O projeto prevêa a instalação de um cine-teatro de convenções no Duarte Coelho. “Teremos palco, camarim e estrutura para eventos e apresentações teatrais”, diz o secretário de Cultura de Olinda, Lucilo Varejão. Em 1998, a Prefeitura de Olinda chegou a iniciar uma obra de requalificação no local, mas teve que interrompê-la por falta de recursos. A gestão municipal, então, recebeu R$ 700 mil do Governo Federal para recuperar o imóvel. Três anos depois, uma CPI foi aberta para investigar a ex-prefeita e possíveis desvios de verba. A investigação, tal como as obras, não foi concluída. Os poucos equipamentos então colocados no cinema foram saqueados.

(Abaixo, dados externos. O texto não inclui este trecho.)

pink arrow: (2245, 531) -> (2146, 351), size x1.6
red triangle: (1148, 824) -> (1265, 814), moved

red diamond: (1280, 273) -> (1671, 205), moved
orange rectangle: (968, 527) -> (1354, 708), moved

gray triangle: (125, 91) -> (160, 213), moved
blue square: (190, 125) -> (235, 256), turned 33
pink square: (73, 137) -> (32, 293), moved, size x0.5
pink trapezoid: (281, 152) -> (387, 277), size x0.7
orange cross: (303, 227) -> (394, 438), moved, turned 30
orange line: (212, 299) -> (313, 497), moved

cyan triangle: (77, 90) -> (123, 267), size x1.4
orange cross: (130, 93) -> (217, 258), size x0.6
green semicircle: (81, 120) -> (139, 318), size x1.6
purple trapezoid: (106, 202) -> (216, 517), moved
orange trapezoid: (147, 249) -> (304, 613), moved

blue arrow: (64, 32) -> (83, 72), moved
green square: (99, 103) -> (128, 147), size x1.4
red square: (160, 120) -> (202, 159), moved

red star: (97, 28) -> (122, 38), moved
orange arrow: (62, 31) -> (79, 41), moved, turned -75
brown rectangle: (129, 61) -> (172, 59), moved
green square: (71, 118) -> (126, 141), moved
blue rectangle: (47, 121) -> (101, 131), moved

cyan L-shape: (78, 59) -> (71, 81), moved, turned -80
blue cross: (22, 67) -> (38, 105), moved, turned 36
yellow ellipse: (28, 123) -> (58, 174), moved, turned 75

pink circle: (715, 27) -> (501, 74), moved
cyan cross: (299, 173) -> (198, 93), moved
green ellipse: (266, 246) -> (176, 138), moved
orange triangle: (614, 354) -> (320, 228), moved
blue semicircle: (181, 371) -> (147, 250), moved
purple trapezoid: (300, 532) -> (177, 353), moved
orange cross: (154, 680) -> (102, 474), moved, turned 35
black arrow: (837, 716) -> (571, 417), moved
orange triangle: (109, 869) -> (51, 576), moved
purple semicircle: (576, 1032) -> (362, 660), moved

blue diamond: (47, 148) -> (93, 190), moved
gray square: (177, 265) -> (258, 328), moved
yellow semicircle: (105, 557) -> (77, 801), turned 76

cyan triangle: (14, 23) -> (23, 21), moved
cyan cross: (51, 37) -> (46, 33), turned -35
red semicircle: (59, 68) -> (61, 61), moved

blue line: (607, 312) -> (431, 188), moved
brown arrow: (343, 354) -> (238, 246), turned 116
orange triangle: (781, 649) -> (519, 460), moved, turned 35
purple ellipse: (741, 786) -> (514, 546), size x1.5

Apesar dos cortes gigantescos no Orçamento Geral da União anunciados pelo Governo Federal há um ano, não houve informação oficial de que o programa de recuperação do patrimônio histórico brasileiro sofreria redução. Mas o fato de o Ministério do Planejamento ter passado um ano apenas para concluir, há duas semanas, a análise do projeto de reforma enviado pela Prefeitura de Olinda leva a crer que a disponibilidade orçamentária já não é a mesma. "Além de ter levado um ano apenas para analisar o projeto e sua documentação, o Ministério tem por hábito pedir atualização de orçamento. Se isso ocorrer, o prazo pode ir se estendendo para muito além do esperado", diz a secreátria municipal Claudia Rodrigues. Olinda, enfim, ainda não sabe quando voltará a ter um de seus cinemas funcionando. A última projeção de um filme num cinema da cidade histórica aconteceu ainda nos anos 1980.